30th January, 1947
Yesterday Bhagavan said that Sankara sang about Sambandha in Soundarya Lahari, referring to him as ‘dravida sisuhu’, didn’t he? Last night I took out Soundarya Lahari with a Telugu commentary and saw the sloka written by Sankara about Sambandha which is as follows:
O Daughter of the Mountain, I fancy that the ocean of the milk of poesy rising out of Thy heart verily caused the milk of Thy breasts to flow. On swallowing this milk given by Thy grace, the Dravidian child became a poet among great poets.
The Telugu commentary stated that the word ‘dravida sisuhu’ in the sloka meant Sankara himself. On the next day I mentioned this to Bhagavan. Bhagavan replied, “The Telugu commentators must have stated it wrongly. The Tamil Soundarya Lahari stated that the words ‘dravida sisuhu’ meant Sambandha and not Sankara” and he sent for the Tamil book and read out all that was written in it about the reason for Sambandha receiving the title of ‘dravida sisuhu’, and explained it to us as follows: “Sambandha was born in an orthodox brahmin family in the town of Sirkali, to Sivapada Hridayar and his wife Bhagawatiyar. The parents named him Aludaya Pillayar.
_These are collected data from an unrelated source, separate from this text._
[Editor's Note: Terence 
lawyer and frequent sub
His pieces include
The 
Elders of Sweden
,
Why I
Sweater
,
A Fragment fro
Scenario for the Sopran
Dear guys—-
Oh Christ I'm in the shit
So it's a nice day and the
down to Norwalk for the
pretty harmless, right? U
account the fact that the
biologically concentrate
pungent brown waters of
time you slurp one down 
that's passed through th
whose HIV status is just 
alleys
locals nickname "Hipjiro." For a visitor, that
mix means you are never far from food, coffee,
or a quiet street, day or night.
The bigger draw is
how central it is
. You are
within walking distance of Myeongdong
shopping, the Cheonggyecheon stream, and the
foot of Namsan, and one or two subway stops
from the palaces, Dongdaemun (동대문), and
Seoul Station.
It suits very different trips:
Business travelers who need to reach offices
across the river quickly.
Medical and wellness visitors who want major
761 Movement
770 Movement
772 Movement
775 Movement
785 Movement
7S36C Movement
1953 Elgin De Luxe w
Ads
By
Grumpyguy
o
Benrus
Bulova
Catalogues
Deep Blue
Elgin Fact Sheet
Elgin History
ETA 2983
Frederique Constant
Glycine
One day, when the boy was three years old, the father took him to Thiruttoni Appar Koil. While immersed in the tank for a bath, he began repeating the aghamarshana mantram. When the child could not see the father in the tank, it looked around with fear and grief. There was no trace of the father. It could not contain its grief and so wept aloud looking at the temple chariot saying, ‘Father! Mother!’ Parvati and Lord Siva appeared in the sky, seated on the sacred Bull and gave darshan to that little child. Siva directed Parvati to give the boy a golden cupful of her breast milk, the milk containing Siva Jnana (Knowledge of Siva). She did accordingly. The boy drank the milk and became free from sorrow, and the divine couple disappeared.
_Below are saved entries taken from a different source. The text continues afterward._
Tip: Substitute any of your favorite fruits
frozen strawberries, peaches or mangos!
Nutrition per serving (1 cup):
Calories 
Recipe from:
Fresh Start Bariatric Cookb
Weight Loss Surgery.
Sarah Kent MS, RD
“Having drunk the milk of jnana, and feeling quite satisfied and happy, Sambandha sat on the tank bund with milk dribbling from the corners of his mouth. When the father came out from his bath, he saw the boy’s condition and angrily asked, flourishing a cane, ‘Who gave you milk? Can you drink milk given by strangers? Tell me who that person is or I will beat you.’ Sambandha immediately replied by singing ten Tamil verses beginning with, ... The gist of the first verse is: ‘The Man with kundalas (sacred ear-rings), the Man who rides the sacred Bull, the Man who has the white moon on His head, the Man whose body is smeared with the ashes of the burning ghat, the thief who has stolen my heart, He who came to bless Brahma, the Creator, when Brahma, with the Vedas in his hand did penance, and He who occupies the sacred seat of Brahmapuri, He, my Father, is there, and She, my Mother who gave the milk, is there!” So saying he described the forms of Siva and Parvati as he witnessed with his eyes and who gave him milk to drink, and also pointed towards the temple chariot.
“It was clear from the verses, that the people who gave milk to the child were no other than Parvati and Lord Siva.
People gathered round. From that day onwards, the boy’s poetic flow began to run unimpeded. That is why Sankara sang, Thava Stanyam Manye. The commentators therefore decided that the word ‘dravida sisuhu’ referred to Sambandha alone. Nayana also wrote of him as ‘dravida sisuhu’ in Sri Ramana Gita.”